Komisi Kejaksaan (Komjak) mendorong agar oknum jaksa terjerat OTT tak hanya diberi sanksi etik, tetapi juga diproses pidana.
“Kita dorong untuk harus ada sanksi pidana dan kita minta untuk nanti untuk kita kawal. Kalau hanya sanksi etik ya tentu tidak memberikan efek deterent. Terus itu harus ada sanksi pidana, apalagi kan sudah OTT, sehingga tindakan pidananya sudah nyata dan terang ,” kata Ketua Komjak Pujiyono Suwadi saat kepada wartawan, Jumat, (19/12/2025).
Dia mengatakan proses hukum yang dilakukan terhadap oknum jaksa yang terlibat OTT KPK dapat memberikan efek jera kepada oknum tersebut. Selain itu, dia berharap kasus tersebut dapat dijadikan pelajaran bagi insan Adhyaksa lainnya agar tidak meniru kegiatan tersebut.
Komjak juga mendorong agar pengusutan kasus yang melibatkan oknum jaksa dilakukan secara transparan dan akuntabel.
Dia berharap selain diproses secara etik, kasusnya juga diproses hukum, untuk itu, Komjak akan berkoordinasi dengan Jaksa Agung Muda bidang Pengawasan (Jammwas) terkait penanganan kasus tersebut.
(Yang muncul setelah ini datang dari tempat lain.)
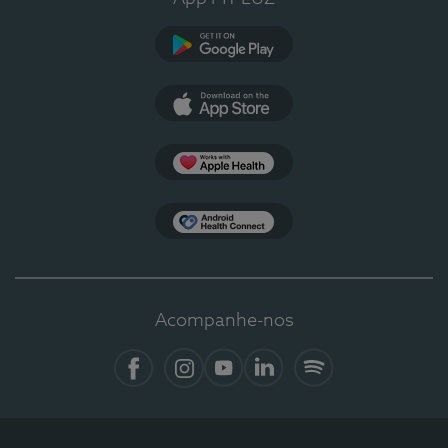
Google Play
App Store
Apple Health
Health Connect
Acompanhe-nos
Facebook
Instagram
YouTube
Linkedin
Spotify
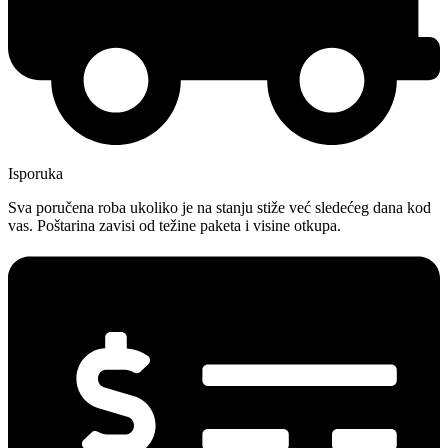
Isporuka
Sva poručena roba ukoliko je na stanju stiže već sledećeg dana kod
vas. Poštarina zavisi od težine paketa i visine otkupa.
“Kita mengawal dan memastikan jalannya pemeriksaan nantinya, baik yang diambil oleh kejaksaan Agung ataupun yang mungkin masih diperiksa oleh KPK, itu untuk dilakukan secara transparan, akuntabel, sehingga bukan hanya sanksi etik, tapi juga melahirkan nanti juga sanksi pidana terhadap oknum-oknum pelaku,” ungkapnya.